Another positive factor, both from client’s and our perspective, is that Omni Bridgeway is a listed entity, so our financial position is transparent. A third-party funder is a partner, throughout the entire dispute, which can often take three, five or more years. You need to be sure that they are going to be there for the duration. The transparency of our financial position means that it is easy to see that we have the funds, that we are committing to a case and that we will be there for the long term. Those are things that people should consider when looking at who to partner with.
One of the aspects that I like most about working for Omni Bridgeway is the commerciality and the flexibility of the solutions that we can offer. It’s not necessarily the same with other funders. We have rule of thumb criteria that we look for in cases that we are going to invest in, but the approach, generally, is very can-do. How can we make this investment work? What terms can we offer that are going to work for the client and will also work for us? That really means that the financials of any particular deal vary quite widely, depending on what the case looks like.
Essentially, the criteria that we apply relate to three things. The first is the merits of the case and that is always the same. There has to be good prospects of success or there is no point investigating the case further.
Yes, from a legal perspective. The other two criteria that we apply relate to the economics. The second criteria looks at the possibility of recoveries. The other criteria that we look at are the economics of the particular deal. In making an assessment on that basis, we are looking at how much it is going to cost for the proceedings; and how much of that cost is the client looking for us to fund? Are they looking for any additional capital to go with that? Do they need seed funding to investigate the basis of the claim? Do they need any working capital to keep their business going, while the claim is on foot, or just generally? We need to understand the quantum of funding that is being sought and then we need to look at that in comparison to the realistic value of the claim. That is not the headline value of what is actually being claimed, but what we actually think the case is worth. We will then offer terms on the basis of what those two elements look like.
Generally, pricing can be any number of different structures.
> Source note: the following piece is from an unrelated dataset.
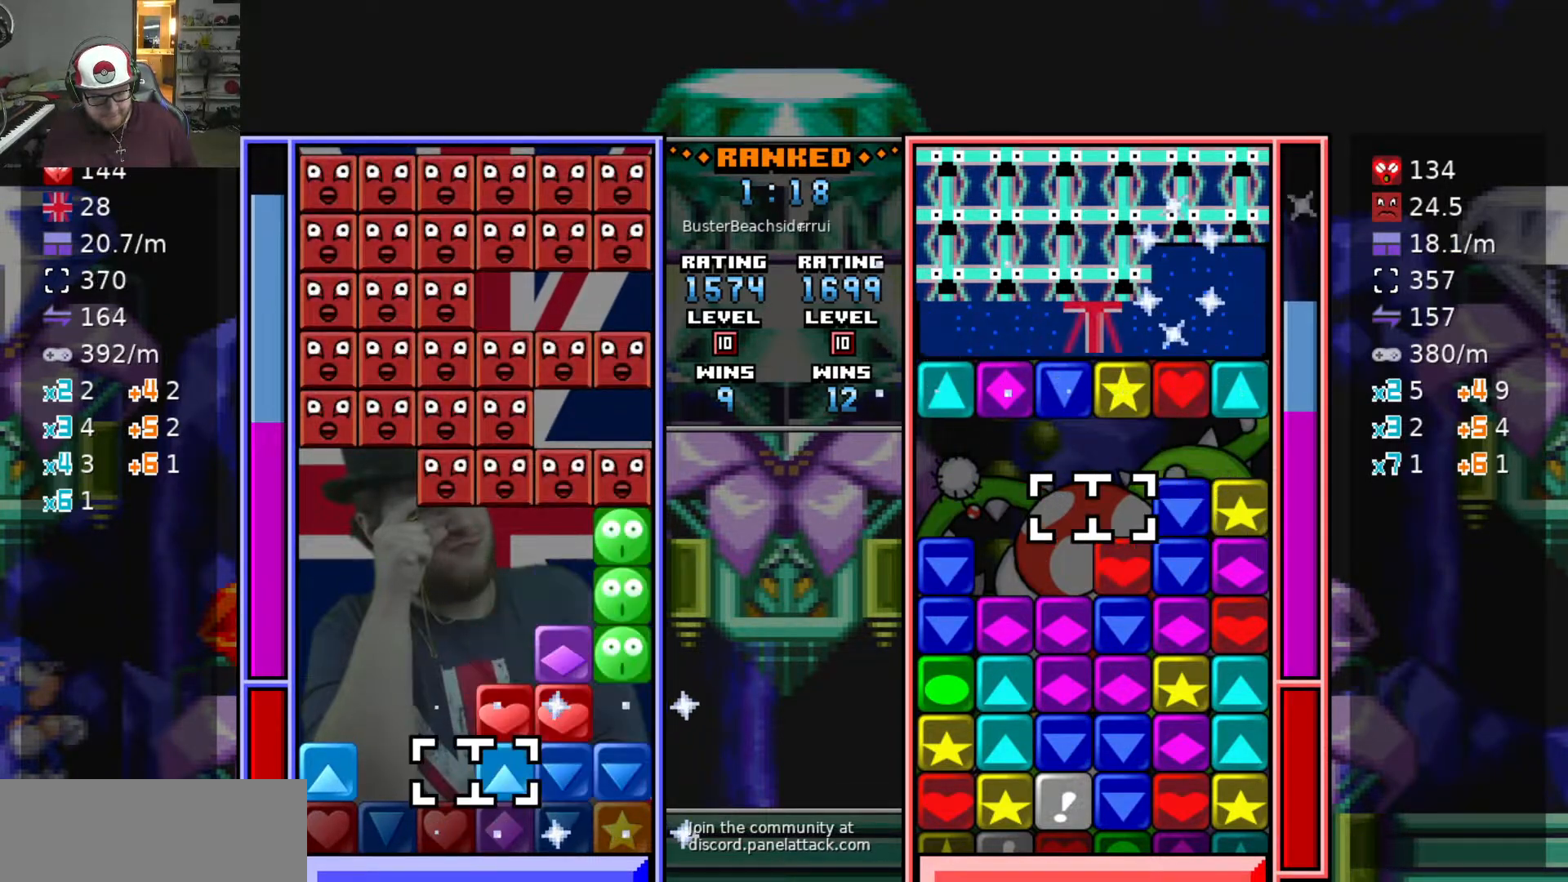
{"keys": ["d"], "events": [[117, "s", "up"], [267, "swap2", "down"], [367, "swap2", "up"], [367, "w", "down"], [400, "d", "down"], [450, "w", "up"]]}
It might be that we get a reimbursement of our funded costs and then the return would typically be either a multiple of what we’ve spent or it could be a percentage of the amount that is actually recovered. It could be a combination of those two things. Terms might vary, depending on different factors. For example, up to a certain amount of recoveries, we might recover on certain terms and then, beyond a certain hurdle, we might then recover on a different basis, according to the nature of the claim, the quantum of the claim and how long we think it’s going to take.
That differs according to jurisdiction and what is permissible. In the US, for example, where contingency fees are permissible, law firms can also share in the risk of the case. In those circumstances, law firms may already be funding cases themselves and they have the taken the risk onto their own balance sheet, in terms of how much of their fees they are being paid up front and how much they have deferred, on a contingent basis. They might then wish us to step in, at a later point, to de-risk that case or to free up some capital so that they can take on more cases or various other scenarios.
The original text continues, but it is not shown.